說著夏子琦還故意地瞄了夏子衿一眼,意圖將眾人目光引去。

“四姐姐可是在說我麽?”

夏子衿滿不在乎地勾唇,上下掃了夏子琦的神色,隻覺著她有些難以名狀的古怪。

“我雖然比不得姐姐們自小錦衣玉食,卻也沒有差到哪兒去,區區紅曜石,焉能入目而盜?”

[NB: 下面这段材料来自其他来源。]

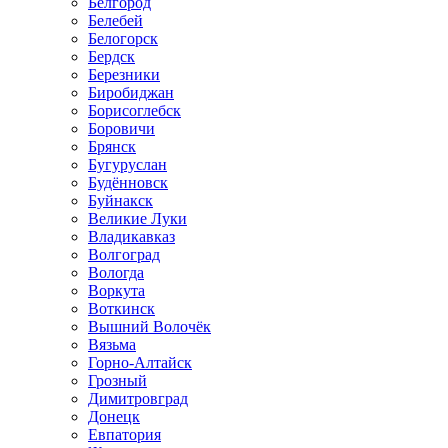
Белгород
Белебей
Белогорск
Бердск
Березники
Биробиджан
Борисоглебск
Боровичи
Брянск
Бугуруслан
Будённовск
Буйнакск
Великие Луки
Владикавказ
Волгоград
Вологда
Воркута
Воткинск
Вышний Волочёк
Вязьма
Горно-Алтайск
Грозный
Димитровград
Донецк
Евпатория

夏子言自然也相信夏子衿,光看她賞賜自己的貼身宮女都十分大方,便知道夏子衿並不缺錢財。

“到底是誰見錢眼開,本公主可沒有說呢,不過既然清者自清,蓮妃娘娘下令將屋子裏的人也搜查一遍,還大家一個真相豈不是很好嗎?”夏子琦挑了挑眉毛,“本公主願意第一個接受搜查,如何?”

月靜安盯著夏子琦有些自信過度的神色,產生了幾分狐疑,卻又覺著一直這樣僵持不是辦法,呼了一口氣擺手道:“各位公主,恕本宮得罪了。來人,替各位公主檢查!”

月靜安一聲令下,她的宮人們便開始逐個為公主們搜身,夏子琦果然第一個自告奮勇地接受搜身,還十分大方地把自己的貼身宮女斐兒也拉到跟前接受檢查,宮人並未在她身上發現什麽異常,道一聲得罪了,便轉向下一位公主。